§ **Problem to work on**: According to the blog post, why would any pregnancy of Effie's have had to begin while she was at the adoption agency?
[Document excerpt Boundary: Start]
Tuesday, April 16, 2013

Safe

Quick update on life with the Professor and His Wife: Effie the cat is still a cat, and we had an interesting visit to the animal hospital last night after we came home to find her left eye swollen shut. It's conjunctivitis, by the way, part of an upper respiratory infection (her third since we've had her). She got a nice hefty dose of an antibiotic and they swabbed her for feline herpes and other kitty maladies. The vet also hinted that - surprise! - Effie may or may not be pregnant! Which would be interesting, since the agency from which we adopted her guaranteed us that she was spayed. The vet said she didn't see any spay scars or markings, and that when she was doing the examination, felt some lumpy bits down by Effie's baby-makin' parts. Which could be one of two things: kittens, or a full colon. We are crossing our fingers that it's just a little constipation. Given the typical cat gestation period (and the fact that she has not set paw outside since we adopted her so if she is prego, it had to have happened while she was in the care of the adoption agency), we'll know in about a week! Stay tuned!

Now to the point:

I've been thinking a lot about the word "safe" lately. In my education classes at the Big University, we've been talking about helping students feel safe. Making school a safe place. Safe to tell, safe to report, safe to talk, safe to be yourself. But what does that really mean?

Given the events in Boston yesterday, it's not hard to say that the world is not a safe place. Events and places we think are safe, we think we can attend or visit without hesitation - it's becoming vastly apparent that we must always be on alert, even in places we thought were safe. Schools are quickly becoming notorious for being dangerous - school shootings, bullying, teachers and faculty being arrested for abusing or assaulting students - for the teachers who don't have a mug shot and who are actively teaching and trying to protect their students, it's becoming increasingly difficult to reconcile to the fact that we have very little control over whether or not our students are safe. We can spearhead initiatives to make our schools physically safer - metal detectors, locker searches, assemblies and programs geared toward greater student awareness - and we can make cracking down on bullying a higher priority, sure. But we cannot guard against the greater evils that threaten our students. We cannot shield them from a bomb at the Boston Marathon. We cannot physically remove them from an abusive situation, though we can do everything in our power to help someone else do so. We cannot guard them from bomb threats, terrorist attacks, drunk drivers. So what can we do?
[Document excerpt Boundary: End]
[Data section Boundary: Start]
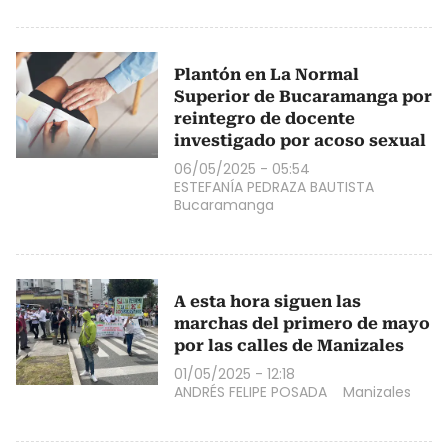
Plantón en La Normal
Superior de Bucaramanga por
reintegro de docente
investigado por acoso sexual
06/05/2025 - 05:54
ESTEFANÍA PEDRAZA BAUTISTA
Bucaramanga
A esta hora siguen las
marchas del primero de mayo
por las calles de Manizales
01/05/2025 - 12:18
ANDRÉS FELIPE POSADA
Manizales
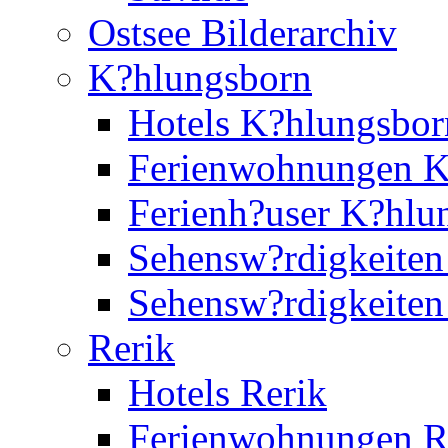
Ostsee Bilderarchiv
K?hlungsborn
Hotels K?hlungsbor
Ferienwohnungen K
Ferienh?user K?hlu
Sehensw?rdigkeiten
Sehensw?rdigkeite
Rerik
Hotels Rerik
Ferienwohnungen R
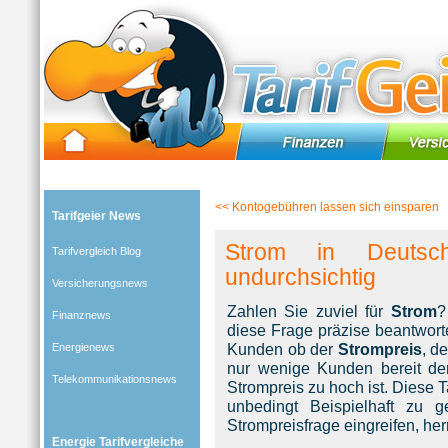
Tarifgeier (Home)
»
Tarifvergleich Blog
»
Energienews
» Blog-Artikel:
Strom in Deutschland – zu
<<
Kontogebühren lassen sich einsparen
Tarifgeier News
Strom in Deuts
Tarifvergleich Blog
undurchsichtig
Versicherungsnews
Zahlen Sie zuviel für
Strom
?
Finanznews
diese Frage präzise beantwort
Kunden ob der
Strompreis
, d
Energienews
nur wenige Kunden bereit d
Telekommunikationsnews
Strompreis zu hoch ist. Diese T
unbedingt Beispielhaft zu g
Strompreisfrage eingreifen, he
Energie Tarifvergleiche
[Data section Boundary: End]
§ **Your solution**: Effie has not set paw outside since the writer's household adopted her. So if she is pregnant, it must have happened while she was in the adoption agency's care.